REPUBLIKA.CO.ID, JAKARTA-- Ketua Komisi Nasional Perlindungan Anak, (Komnas PA) Arist Merdeka Sirait mengatakan langkah deportasi yang dilakukan pihak imigrasi terhadap 20 guru Jakarta Internasional School (JIS) dinilai terlalu berlebihan.
Padahal, pihak imigrasi mengetahui bahwa kasus pelecehan seksual terhadap anak di JIS masih dalam pengembangan penyidikan. Dimana, diduga pelaku kejahatan seksual terhadap anak di JIS tidak hanya melibatkan cleaning service.
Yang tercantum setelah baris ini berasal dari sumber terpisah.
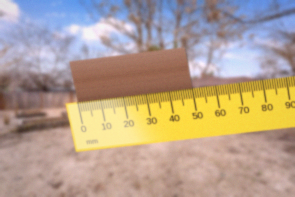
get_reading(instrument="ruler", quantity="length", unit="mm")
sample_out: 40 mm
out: 50 mm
Akan tetapi diduga melibatkan oknum guru di JIS.
“Saya kira, memang imigrasi berlebihan mengambil sikap deportasi 20 orang itu. Padahal imigrasi tahu ini masih pengembangan penyidikan bahwa diduga diluar cleaning service. Kecewa dengan imigrasi,” ujar Arist kepada Republika, Jumat (6/6).
Ia menuturkan mendukung kepolisian (Polda Metro Jaya) yang meminta penundaan deportasi terhadap beberapa guru JIS. Akan tetapi menurutnya, tidak hanya beberapa guru yang dicekal saja akan tetapi mencekal seluruh guru di JIS keluar negeri. Dengan alasan 20 guru diperlukan untuk pengembangan penyidikan.
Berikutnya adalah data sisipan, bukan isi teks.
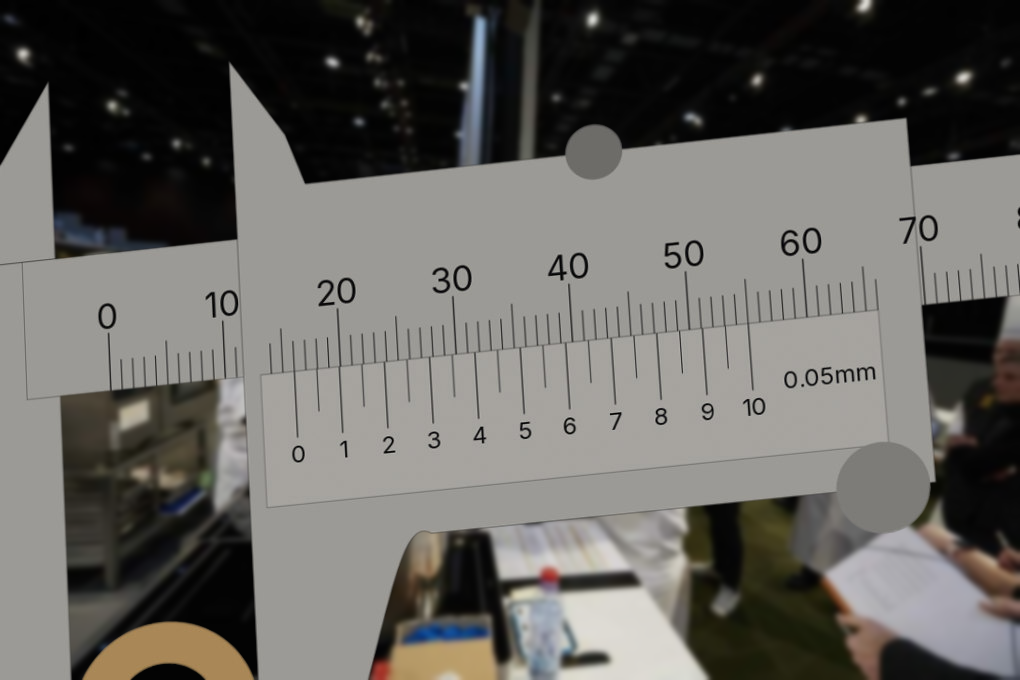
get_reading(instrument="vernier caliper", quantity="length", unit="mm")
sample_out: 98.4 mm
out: 16.0 mm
“Saya melihat dengan deportasi yang dikabulkan, bentuk membersihkan JIS dari kejahatan seksual. Negara kalah diintervensi JIS,” ungkapnya.
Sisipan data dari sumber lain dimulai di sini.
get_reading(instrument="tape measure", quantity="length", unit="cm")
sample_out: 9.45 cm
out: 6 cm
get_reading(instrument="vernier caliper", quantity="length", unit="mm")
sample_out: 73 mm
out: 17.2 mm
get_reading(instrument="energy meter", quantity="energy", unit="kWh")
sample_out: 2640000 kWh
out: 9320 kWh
Menurutnya, dengan deportasi terhadap 20 guru di JIS maka JIS ingin mengatakan kepada dunia internasional bahwa mereka tidak bersalah. Padahal, Dirjen PAUD Kemendikbud mengatakan perlu pengembangan penyidikan karena diduga kejahatan seksual dilakukan oleh guru-guru di JIS. Termasuk pihak JIS yang mempekerjakan Vahey selama berpuluh-puluh tahun.
Arist mengatakan langkah deportasi ini merupakan bentuk pengalihan isu. Serta, deportasi tersebut dilakukan karena guru-guru di JIS melanggar izin tinggal dan mengajar. Bukan karena kejahatan seksual. “Imigrasi diintervensi. Karena sebenarnya dia tahu JIS dalam berperkara dan akhirnya memberikan deportasi,” katanya.